Of course, Gore's own abandonment of his connections to Clinton in 2002 divorced his campaign from his own legitimacy as well as from his impressive resume of public service. In retrospect, it becomes clear that Gore wanted distance, not just from Clinton's sexual proclivities but from Clinton's association with liberalness as well.
Despite the Republican attack, liberals have much to be proud of. The most celebrated domestic movements are liberal movements: women's suffrage, civil rights, the New Deal. The majority of Americans are pro-choice, support some form of gun control, favor public education, believe in the separation of church and state and embrace the expansion of civil rights for all. Most believe the government ought to help those in need.
People share liberal beliefs; they just don't want to be called “liberal.” This is the great GOP victory: the delegitimization of a word. Consider the moniker “Grand Old Party” itself.
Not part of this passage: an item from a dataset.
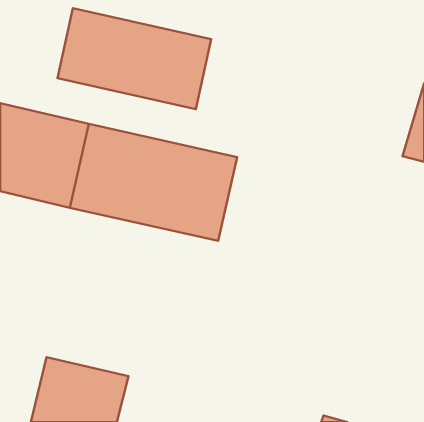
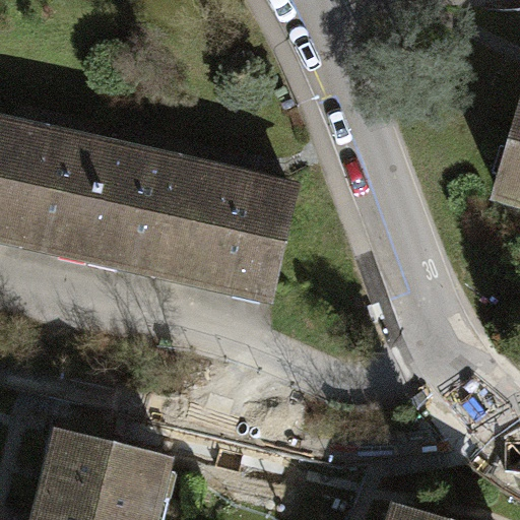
building: [57,8,211,109] -> none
As conservatives often do, Republicans insist that tradition in itself imbues value on their party. We have reason to reject this Burkean legacy, but even if we didn't, no such tradition really exists. Yes, Lincoln was a Republican, but he was not a member of this Republican Party.
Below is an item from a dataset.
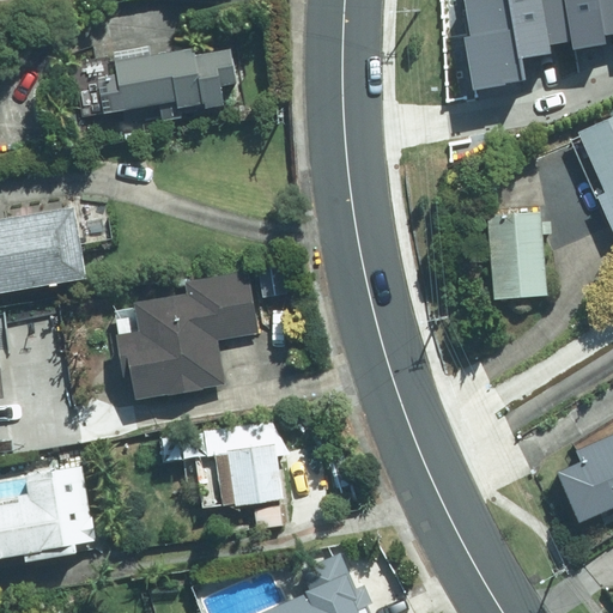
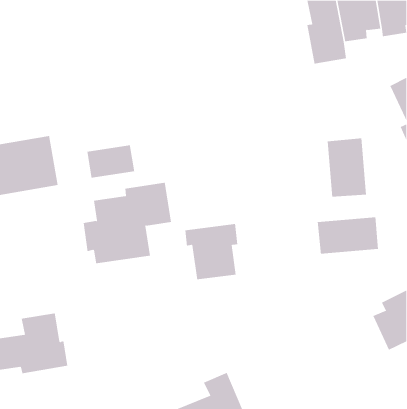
building: [101,41,237,131] -> none
building: none -> [87,144,135,179]
building: none -> [317,216,378,254]
building: [207,421,287,505] -> [184,224,238,280]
This election shows that with the complete abandonment of liberal self-identification, the Democrats lose the ability to communicate a message, and without a message - without a philosophy or ideology - the Democrats never can win.
If the Democratic Party wishes to put forth a real contender for the presidency in 2004, it must find a leader who is charismatic and articulate enough to reassert the legitimacy of liberal politics to the American public. Doing so will not cure all the party's ills, but it will make room for the legitimacy of the arguments that surely will follow.